(Beginning of SOURCE INFORMATION)
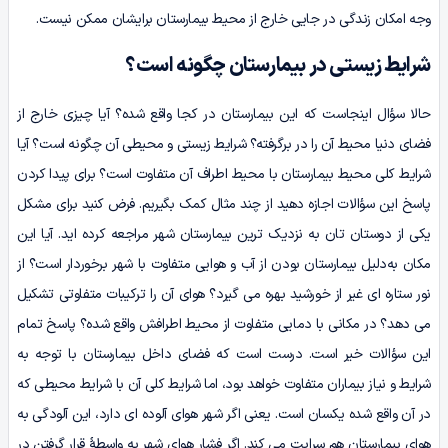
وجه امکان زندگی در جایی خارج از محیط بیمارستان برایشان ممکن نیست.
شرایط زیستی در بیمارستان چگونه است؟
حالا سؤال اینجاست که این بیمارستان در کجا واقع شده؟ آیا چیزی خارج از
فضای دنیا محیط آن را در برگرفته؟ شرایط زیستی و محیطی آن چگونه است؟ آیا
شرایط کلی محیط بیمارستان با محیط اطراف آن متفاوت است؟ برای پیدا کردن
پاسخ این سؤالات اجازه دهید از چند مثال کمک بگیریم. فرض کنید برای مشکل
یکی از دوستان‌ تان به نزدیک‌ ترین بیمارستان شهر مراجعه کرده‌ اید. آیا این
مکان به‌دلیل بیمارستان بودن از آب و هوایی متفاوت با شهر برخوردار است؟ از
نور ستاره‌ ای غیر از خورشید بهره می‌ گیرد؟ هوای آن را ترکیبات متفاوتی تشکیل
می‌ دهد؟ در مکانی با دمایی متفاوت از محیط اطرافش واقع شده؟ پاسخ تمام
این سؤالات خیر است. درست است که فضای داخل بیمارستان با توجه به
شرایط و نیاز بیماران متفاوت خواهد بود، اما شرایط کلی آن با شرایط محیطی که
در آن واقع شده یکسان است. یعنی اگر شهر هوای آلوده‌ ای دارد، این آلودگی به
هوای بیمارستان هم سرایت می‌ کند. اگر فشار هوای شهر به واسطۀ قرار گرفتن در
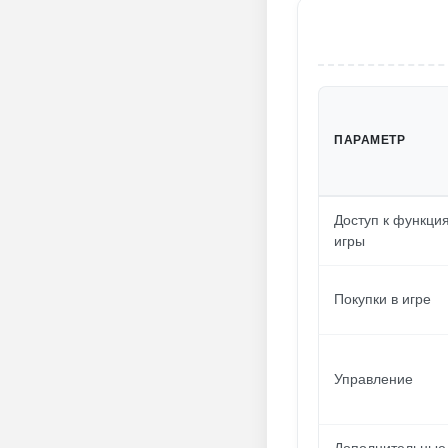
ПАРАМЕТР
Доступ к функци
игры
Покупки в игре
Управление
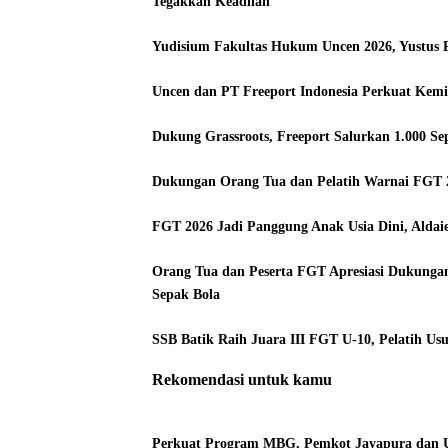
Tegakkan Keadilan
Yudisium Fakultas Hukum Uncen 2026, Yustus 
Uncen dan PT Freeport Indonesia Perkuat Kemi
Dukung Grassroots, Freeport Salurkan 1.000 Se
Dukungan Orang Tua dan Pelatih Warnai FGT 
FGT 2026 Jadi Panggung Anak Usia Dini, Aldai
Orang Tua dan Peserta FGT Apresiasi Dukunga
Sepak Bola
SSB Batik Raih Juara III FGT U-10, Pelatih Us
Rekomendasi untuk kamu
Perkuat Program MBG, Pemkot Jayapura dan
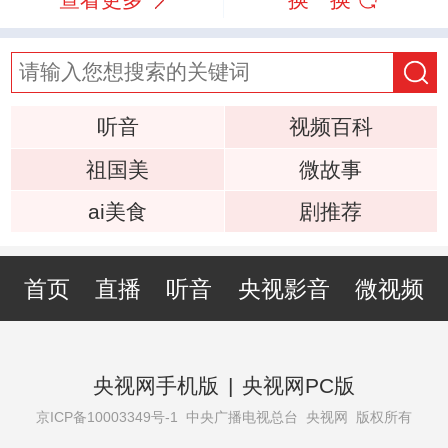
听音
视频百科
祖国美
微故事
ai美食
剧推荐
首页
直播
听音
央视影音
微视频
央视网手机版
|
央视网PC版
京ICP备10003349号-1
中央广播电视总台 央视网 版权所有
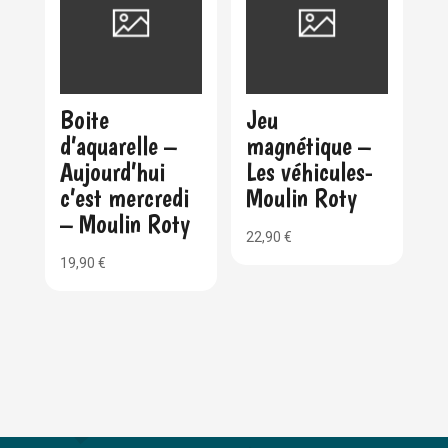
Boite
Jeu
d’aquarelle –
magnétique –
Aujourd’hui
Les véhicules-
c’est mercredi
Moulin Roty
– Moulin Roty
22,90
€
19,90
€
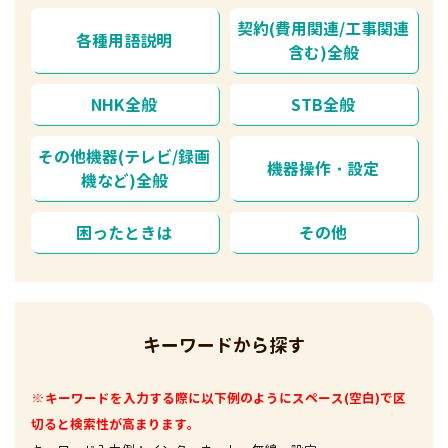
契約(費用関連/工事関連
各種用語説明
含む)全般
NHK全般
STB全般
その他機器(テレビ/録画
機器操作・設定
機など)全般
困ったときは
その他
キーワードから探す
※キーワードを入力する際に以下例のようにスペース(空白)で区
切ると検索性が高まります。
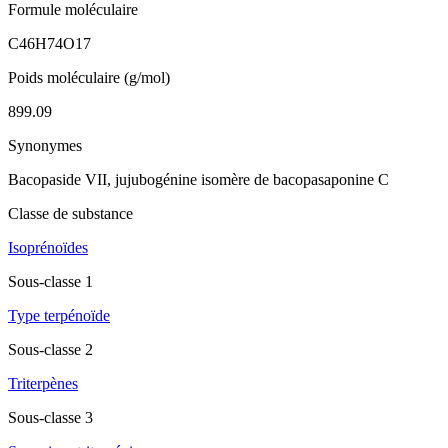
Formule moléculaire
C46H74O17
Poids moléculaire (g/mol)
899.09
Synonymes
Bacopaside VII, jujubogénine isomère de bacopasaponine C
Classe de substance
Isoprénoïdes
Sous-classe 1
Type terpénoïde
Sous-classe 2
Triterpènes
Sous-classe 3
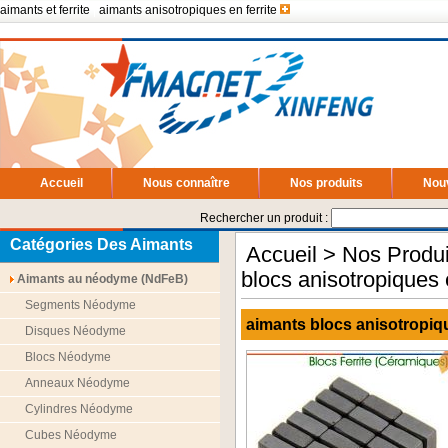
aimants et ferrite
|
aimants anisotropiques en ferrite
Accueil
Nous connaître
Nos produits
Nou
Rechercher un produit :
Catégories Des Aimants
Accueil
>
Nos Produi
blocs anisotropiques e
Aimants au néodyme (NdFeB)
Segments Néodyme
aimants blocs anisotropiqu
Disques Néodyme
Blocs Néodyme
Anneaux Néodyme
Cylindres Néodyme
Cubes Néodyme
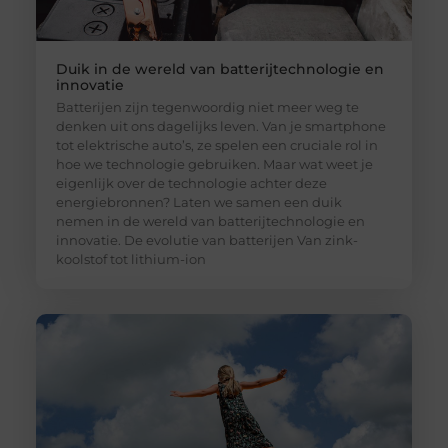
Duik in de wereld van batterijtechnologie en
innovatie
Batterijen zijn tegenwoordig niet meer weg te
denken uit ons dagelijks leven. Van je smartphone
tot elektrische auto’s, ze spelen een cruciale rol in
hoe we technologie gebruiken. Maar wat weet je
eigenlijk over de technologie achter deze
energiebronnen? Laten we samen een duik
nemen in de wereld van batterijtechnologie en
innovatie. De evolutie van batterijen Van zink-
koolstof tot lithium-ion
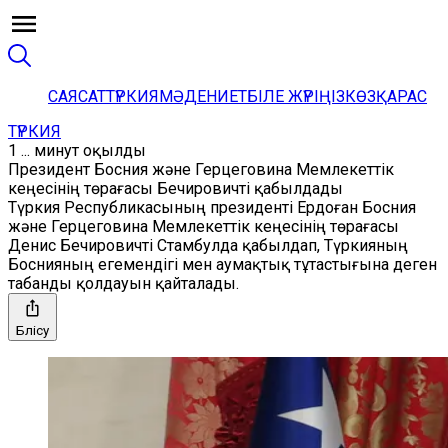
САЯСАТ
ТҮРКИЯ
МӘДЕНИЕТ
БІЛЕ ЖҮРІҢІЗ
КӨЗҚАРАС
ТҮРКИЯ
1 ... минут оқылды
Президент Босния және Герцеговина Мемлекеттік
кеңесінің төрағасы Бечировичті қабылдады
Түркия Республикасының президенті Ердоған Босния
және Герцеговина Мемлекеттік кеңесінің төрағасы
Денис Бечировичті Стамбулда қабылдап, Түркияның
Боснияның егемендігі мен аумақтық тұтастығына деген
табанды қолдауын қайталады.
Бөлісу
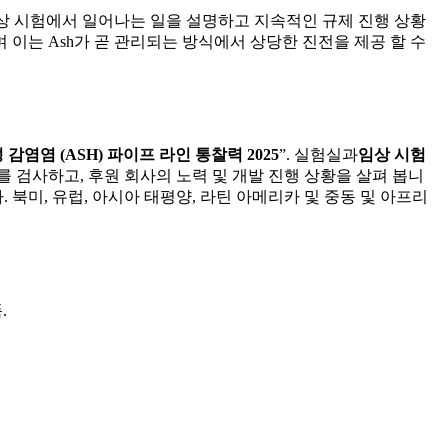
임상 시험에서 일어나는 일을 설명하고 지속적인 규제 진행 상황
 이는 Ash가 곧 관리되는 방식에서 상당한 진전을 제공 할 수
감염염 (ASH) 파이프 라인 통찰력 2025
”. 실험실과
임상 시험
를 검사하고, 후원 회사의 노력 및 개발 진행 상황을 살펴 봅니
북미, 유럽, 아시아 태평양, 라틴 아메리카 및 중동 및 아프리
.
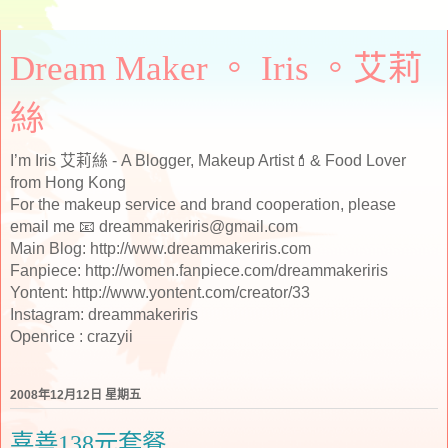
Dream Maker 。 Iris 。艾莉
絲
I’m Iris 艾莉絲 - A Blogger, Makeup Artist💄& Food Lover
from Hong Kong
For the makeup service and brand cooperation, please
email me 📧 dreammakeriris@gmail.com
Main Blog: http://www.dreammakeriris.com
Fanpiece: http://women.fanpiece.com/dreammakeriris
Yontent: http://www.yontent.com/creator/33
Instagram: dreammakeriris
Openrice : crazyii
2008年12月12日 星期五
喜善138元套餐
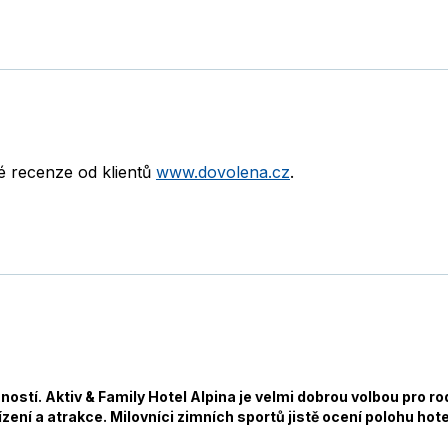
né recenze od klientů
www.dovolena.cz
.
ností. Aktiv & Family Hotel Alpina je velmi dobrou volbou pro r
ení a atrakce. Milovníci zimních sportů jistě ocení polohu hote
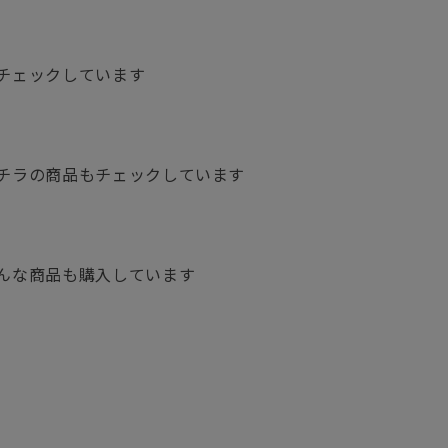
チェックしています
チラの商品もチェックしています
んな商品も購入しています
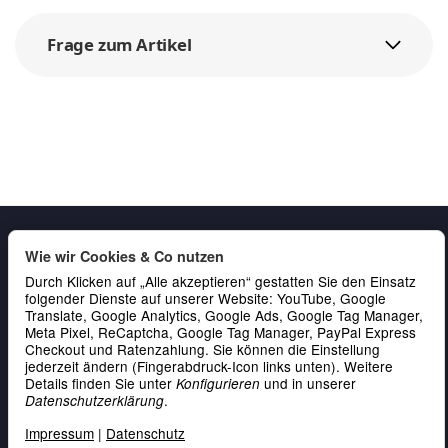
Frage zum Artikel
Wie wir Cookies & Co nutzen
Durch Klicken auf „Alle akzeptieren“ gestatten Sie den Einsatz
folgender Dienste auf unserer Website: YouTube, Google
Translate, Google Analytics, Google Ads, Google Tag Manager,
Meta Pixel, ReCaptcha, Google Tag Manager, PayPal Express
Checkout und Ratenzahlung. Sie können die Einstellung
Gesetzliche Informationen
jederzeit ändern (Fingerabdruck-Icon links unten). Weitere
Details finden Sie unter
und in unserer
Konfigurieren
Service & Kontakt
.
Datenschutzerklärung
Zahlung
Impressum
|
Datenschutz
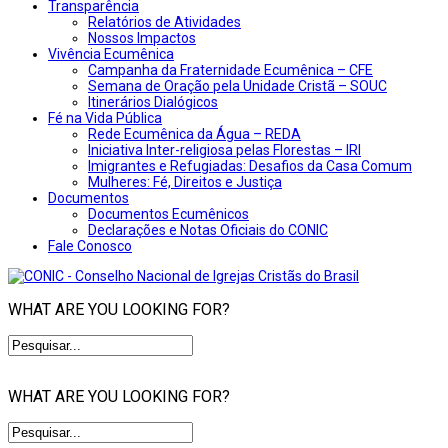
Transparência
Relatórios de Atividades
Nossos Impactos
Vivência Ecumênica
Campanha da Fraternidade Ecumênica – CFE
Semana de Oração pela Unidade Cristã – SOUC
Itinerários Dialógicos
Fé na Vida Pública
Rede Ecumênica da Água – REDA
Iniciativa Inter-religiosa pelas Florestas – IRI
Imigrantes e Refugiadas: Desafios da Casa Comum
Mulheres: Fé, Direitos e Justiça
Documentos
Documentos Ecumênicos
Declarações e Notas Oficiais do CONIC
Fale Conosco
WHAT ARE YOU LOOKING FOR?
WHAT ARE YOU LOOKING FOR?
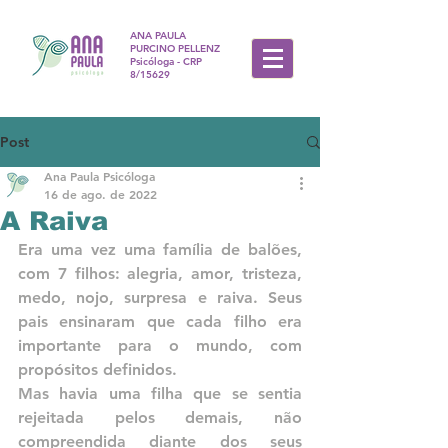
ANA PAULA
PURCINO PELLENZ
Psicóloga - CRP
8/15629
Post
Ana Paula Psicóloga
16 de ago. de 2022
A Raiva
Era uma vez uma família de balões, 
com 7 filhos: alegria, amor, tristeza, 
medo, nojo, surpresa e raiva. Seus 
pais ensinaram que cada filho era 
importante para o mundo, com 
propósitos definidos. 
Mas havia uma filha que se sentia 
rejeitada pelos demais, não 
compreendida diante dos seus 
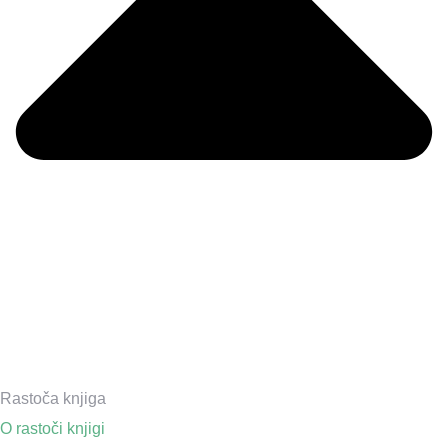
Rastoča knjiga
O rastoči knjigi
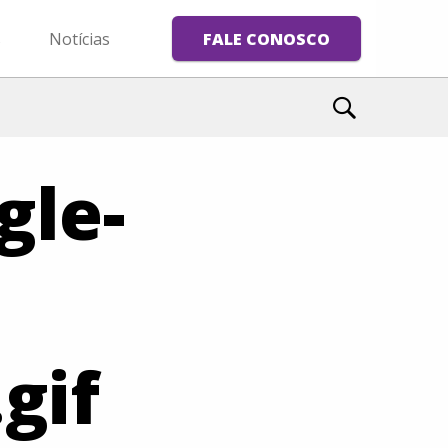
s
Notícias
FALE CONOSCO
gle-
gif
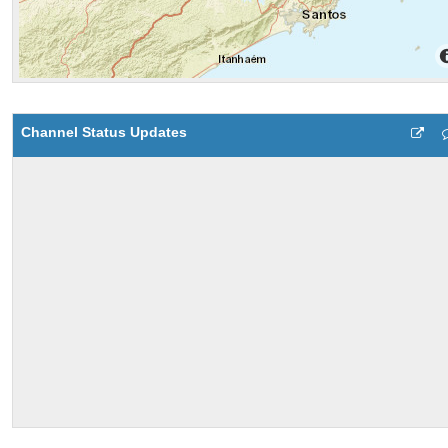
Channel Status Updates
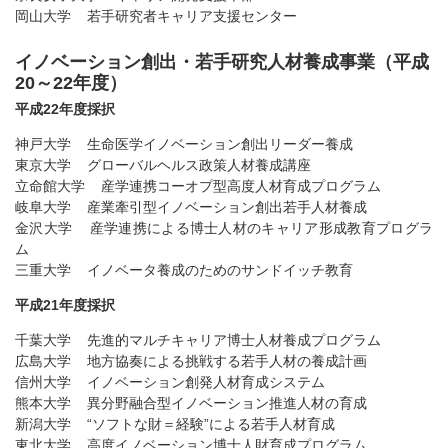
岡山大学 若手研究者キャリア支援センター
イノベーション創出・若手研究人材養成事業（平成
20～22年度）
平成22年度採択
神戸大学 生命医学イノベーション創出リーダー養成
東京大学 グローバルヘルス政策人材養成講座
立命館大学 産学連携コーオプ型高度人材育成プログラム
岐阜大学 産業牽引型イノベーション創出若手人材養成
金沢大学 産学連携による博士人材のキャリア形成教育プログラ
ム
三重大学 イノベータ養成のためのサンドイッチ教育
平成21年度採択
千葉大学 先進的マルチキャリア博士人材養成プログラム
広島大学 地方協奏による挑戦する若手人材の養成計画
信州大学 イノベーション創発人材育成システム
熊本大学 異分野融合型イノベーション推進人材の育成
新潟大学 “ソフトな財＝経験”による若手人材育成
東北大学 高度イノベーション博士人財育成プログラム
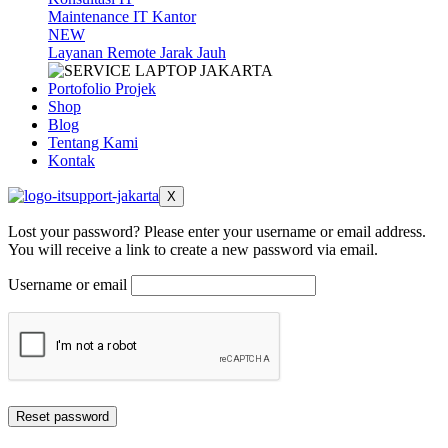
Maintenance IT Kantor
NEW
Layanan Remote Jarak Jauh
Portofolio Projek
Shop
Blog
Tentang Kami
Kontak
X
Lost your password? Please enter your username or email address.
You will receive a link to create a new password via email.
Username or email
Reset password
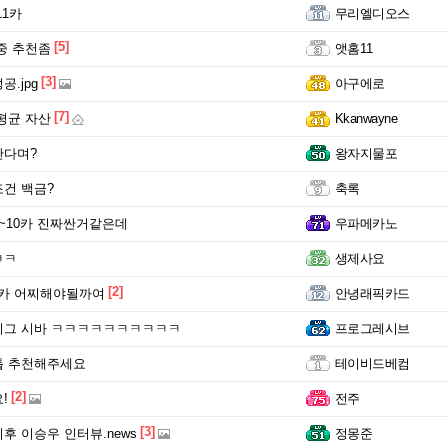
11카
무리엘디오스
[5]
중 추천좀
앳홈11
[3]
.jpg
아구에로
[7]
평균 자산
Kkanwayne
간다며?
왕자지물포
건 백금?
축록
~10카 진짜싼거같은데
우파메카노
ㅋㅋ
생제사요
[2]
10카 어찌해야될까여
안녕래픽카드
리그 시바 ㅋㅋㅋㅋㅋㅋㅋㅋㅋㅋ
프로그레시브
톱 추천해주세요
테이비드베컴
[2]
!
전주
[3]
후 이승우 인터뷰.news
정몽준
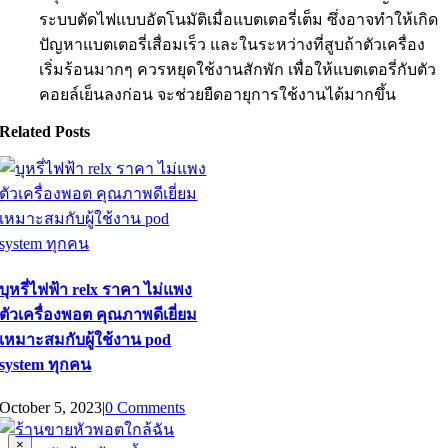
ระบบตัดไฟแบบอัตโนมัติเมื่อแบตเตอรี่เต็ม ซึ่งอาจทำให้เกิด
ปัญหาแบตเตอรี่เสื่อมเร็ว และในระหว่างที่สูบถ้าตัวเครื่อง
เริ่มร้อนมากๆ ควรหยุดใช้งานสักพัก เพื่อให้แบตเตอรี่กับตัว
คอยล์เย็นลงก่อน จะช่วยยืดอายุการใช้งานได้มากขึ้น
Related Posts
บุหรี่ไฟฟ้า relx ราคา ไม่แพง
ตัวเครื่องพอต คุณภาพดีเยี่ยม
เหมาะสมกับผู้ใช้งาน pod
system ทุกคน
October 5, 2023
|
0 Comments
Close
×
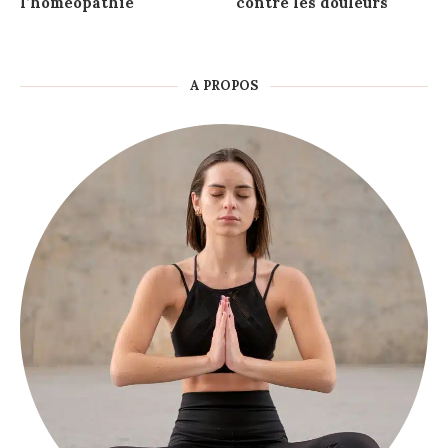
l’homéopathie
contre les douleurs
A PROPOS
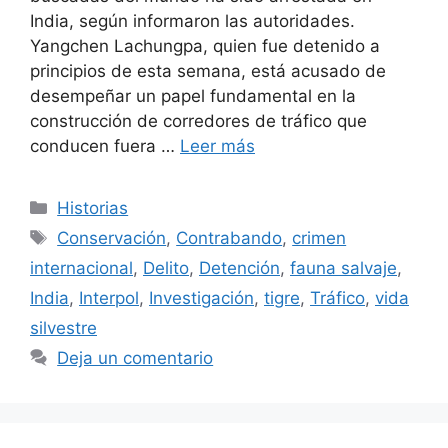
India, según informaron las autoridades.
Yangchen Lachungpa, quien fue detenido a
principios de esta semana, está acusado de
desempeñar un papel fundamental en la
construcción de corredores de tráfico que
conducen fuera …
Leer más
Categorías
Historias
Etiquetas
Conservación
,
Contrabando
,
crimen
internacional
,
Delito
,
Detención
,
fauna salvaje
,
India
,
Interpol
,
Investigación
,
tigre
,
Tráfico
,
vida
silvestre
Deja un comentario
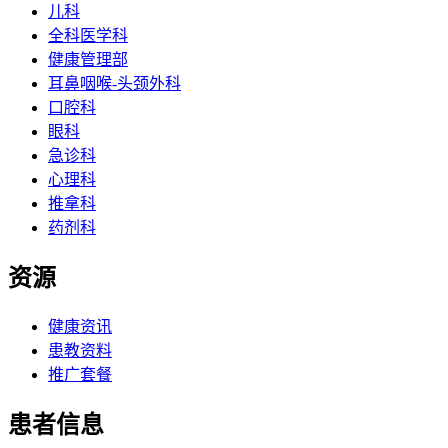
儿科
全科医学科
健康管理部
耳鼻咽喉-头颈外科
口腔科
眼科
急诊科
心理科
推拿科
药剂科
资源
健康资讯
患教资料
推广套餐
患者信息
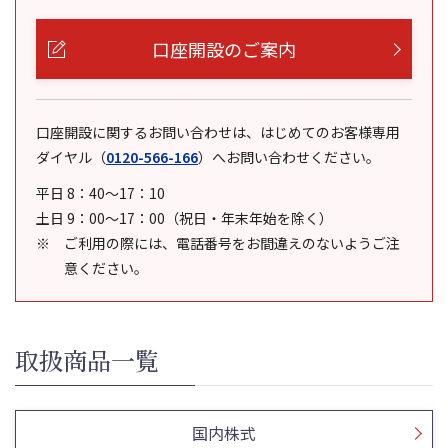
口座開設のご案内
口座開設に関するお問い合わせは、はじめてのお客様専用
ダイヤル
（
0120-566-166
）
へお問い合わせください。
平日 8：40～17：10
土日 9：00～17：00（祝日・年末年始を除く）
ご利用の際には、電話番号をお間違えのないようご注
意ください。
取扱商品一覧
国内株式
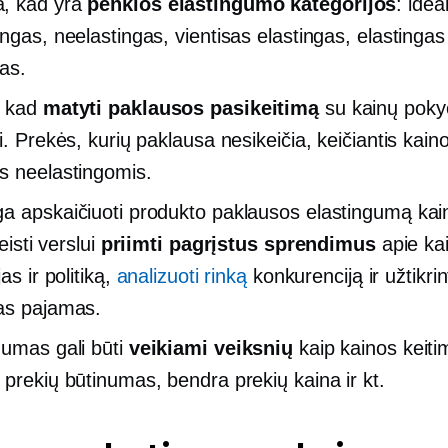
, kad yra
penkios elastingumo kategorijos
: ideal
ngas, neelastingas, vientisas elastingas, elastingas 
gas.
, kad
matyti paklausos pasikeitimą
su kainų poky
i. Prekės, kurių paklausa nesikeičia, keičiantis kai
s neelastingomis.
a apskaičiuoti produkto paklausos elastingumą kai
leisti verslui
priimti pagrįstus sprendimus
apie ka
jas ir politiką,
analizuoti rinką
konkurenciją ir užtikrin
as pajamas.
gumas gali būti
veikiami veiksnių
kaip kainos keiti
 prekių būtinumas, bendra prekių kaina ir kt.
(End of SOURCE INFORMATION)
• WHAT IS BEING ASKED
For the data above, set down exactly the lines from the line with "Orang Tua dan Peserta FGT Apresiasi Dukunga" to the line with "Formule moléculaire", both included, leaving pictures out.

• RESULT
Orang Tua dan Peserta FGT Apresiasi Dukunga
Sepak Bola
SSB Batik Raih Juara III FGT U-10, Pelatih Us
Rekomendasi untuk kamu
Perkuat Program MBG, Pemkot Jayapura dan
听音
视频百科
祖国美
微故事
ai美食
剧推荐
首页
直播
听音
央视影音
微视频
央视网手机版
|
央视网PC版
京ICP备10003349号-1
中央广播电视总台 央视网 版权所有
Boite
Jeu
d’aquarelle –
magnétique –
Aujourd’hui
Les véhicules-
c’est mercredi
Moulin Roty
– Moulin Roty
22,90
€
19,90
€
契約(費用関連/工事関連
各種用語説明
含む)全般
NHK全般
STB全般
その他機器(テレビ/録画
機器操作・設定
機など)全般
困ったときは
その他
キーワードから探す
※キーワードを入力する際に以下例のようにスペース(空白)で区
切ると検索性が高まります。
Formule moléculaire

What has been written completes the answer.